If that was a possibility, might as well raise the operation to the mathematical domain.

If that was a possibility, might as well raise the operation to the mathematical domain.

I think raising it to the mathematical domain would be better than introducing such a hypothetical integer type, but I'm not sure how to word. One must consider ambiguity with the C++ less-than operator for example.

Returns: true if x is mathematically lower than y

Might work perhaps. However, I also don't see a strong reason to not just use a C++ equality. All equivalences which delegate to cmp_less or cmp_equal are very short as a result.
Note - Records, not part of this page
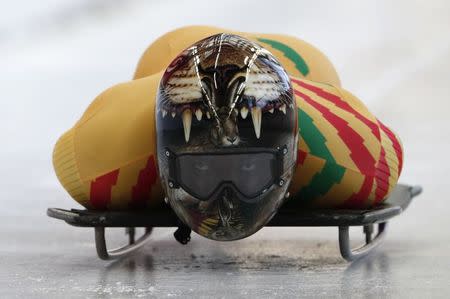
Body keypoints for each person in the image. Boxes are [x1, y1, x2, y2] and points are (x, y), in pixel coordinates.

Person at [53, 26, 403, 241]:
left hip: (294, 66)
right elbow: (391, 155)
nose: (225, 202)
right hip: (181, 59)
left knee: (323, 72)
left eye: (247, 170)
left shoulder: (99, 172)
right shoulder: (356, 167)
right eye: (202, 171)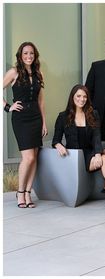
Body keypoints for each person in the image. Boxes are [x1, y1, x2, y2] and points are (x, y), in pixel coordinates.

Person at [52, 84, 105, 210]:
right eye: (78, 96)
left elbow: (97, 136)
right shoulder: (63, 116)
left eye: (84, 97)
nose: (82, 99)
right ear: (72, 97)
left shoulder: (93, 114)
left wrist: (98, 153)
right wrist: (58, 145)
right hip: (76, 156)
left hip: (90, 151)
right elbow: (55, 139)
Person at [3, 41, 47, 208]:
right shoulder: (14, 72)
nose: (29, 56)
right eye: (25, 53)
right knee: (27, 158)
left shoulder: (38, 73)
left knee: (34, 157)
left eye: (31, 53)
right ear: (20, 56)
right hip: (21, 119)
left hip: (36, 117)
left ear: (34, 56)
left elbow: (41, 101)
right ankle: (20, 192)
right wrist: (8, 107)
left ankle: (28, 193)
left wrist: (43, 122)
There's no need to say "mathematically". Saying "x is less than y" already implies that. There is no allowance for turning that into the C++ expression x > y, and if we did mean that, we'd have to say "true if x < y is true" (due to our specification rules), or simply Returns: x < y. If it says Returns: true if x is less than y then it means "mathematically". We could also use a math font < sign instead of code font <.
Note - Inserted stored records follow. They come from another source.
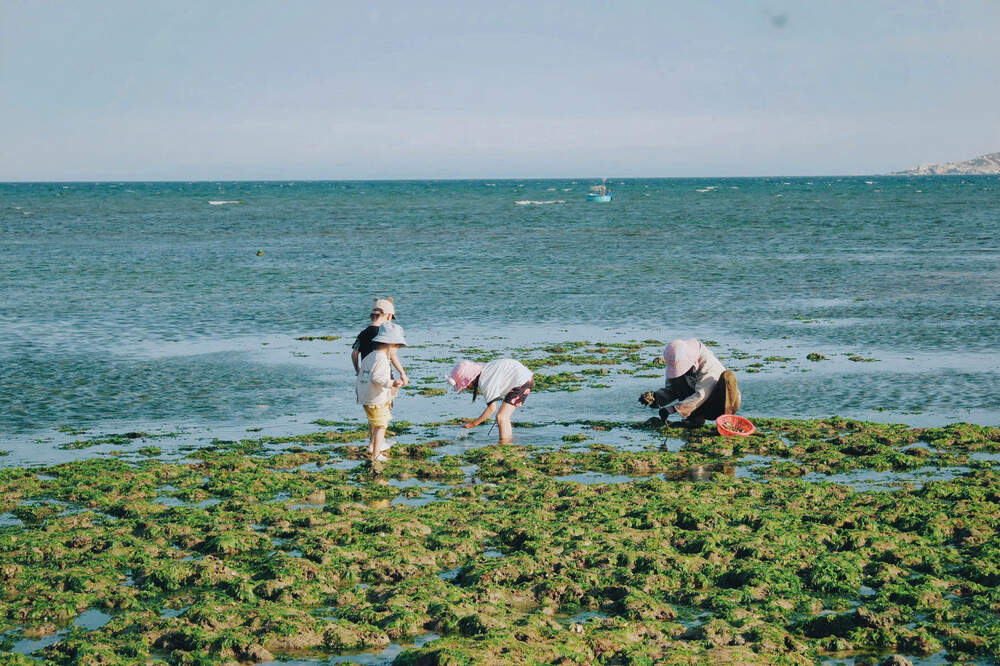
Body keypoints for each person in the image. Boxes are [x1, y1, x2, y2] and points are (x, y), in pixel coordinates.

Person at [638, 338, 741, 427]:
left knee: (728, 377)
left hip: (720, 404)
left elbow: (702, 394)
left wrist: (673, 409)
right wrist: (655, 398)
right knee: (678, 378)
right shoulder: (677, 361)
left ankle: (727, 422)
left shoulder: (708, 363)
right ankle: (695, 419)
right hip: (700, 406)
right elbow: (673, 389)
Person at [448, 358, 534, 443]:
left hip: (522, 382)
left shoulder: (485, 381)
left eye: (466, 386)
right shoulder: (486, 371)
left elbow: (492, 408)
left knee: (501, 417)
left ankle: (504, 444)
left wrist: (473, 423)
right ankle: (508, 441)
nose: (466, 388)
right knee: (504, 417)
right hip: (523, 377)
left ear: (470, 380)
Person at [356, 322, 407, 462]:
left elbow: (362, 375)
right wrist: (393, 383)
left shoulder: (371, 356)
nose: (397, 351)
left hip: (367, 397)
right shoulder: (381, 359)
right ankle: (376, 454)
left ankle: (372, 447)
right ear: (390, 345)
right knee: (381, 426)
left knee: (375, 422)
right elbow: (377, 378)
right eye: (397, 347)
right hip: (375, 399)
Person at [352, 297, 408, 387]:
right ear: (389, 316)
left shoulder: (363, 333)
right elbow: (392, 354)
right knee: (385, 399)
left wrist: (358, 370)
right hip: (384, 375)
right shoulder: (385, 334)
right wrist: (402, 373)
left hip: (366, 375)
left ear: (372, 316)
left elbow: (354, 354)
However, I think there is value in specying it in code, as it makes the required semantics very explicit and easily checkable. Doing it with an imaginary type means reasoning about a type that doesn't actually exist.

FWIW in GCC I implemented it exactly as proposed here. But I don't really have an opinion on whether to accept the change or not. Implementations are free to optimize it but the spec should be precise and unambiguous first, and clear to read as a close second. The current spec meets those requirements. In particular, I think the definition of cmp_less_equal is "obviously correct" at a glance, whereas the optimized version using cmp_less on the reversed arguments takes a second or two more to reason about. That's fine for a real implementation where the code has to actually execute. But we don't need to optimize for speed in the standard. I don't agree that using cmp_greater requires you to follow a longer chain of reasoning, because you don't need to inspect the implementation of cmp_greater to see that !cmp_greater(x, y) is obviously correct.

However, I think there is value in specying it in code, as it makes the required semantics very explicit and easily checkable. Doing it with an imaginary type means reasoning about a type that doesn't actually exist.

I agree.

But we don't need to optimize for speed in the standard. I don't agree that using cmp_greater requires you to follow a longer chain of reasoning, because you don't need to inspect the implementation of cmp_greater to see that !cmp_greater(x, y) is obviously correct.

You're probably right about that. I still think that the changes to the implementation of cmp_equal and cmp_less should be kept because it's more concise and arguably easier to understand than the old equivalence. I'll revert the change to cmp_less_equal

The current change (getting rid of the slightly funny blah ? false : something) looks ok to me, although I don't think there's a pressing need for a change.

@tkoeppe?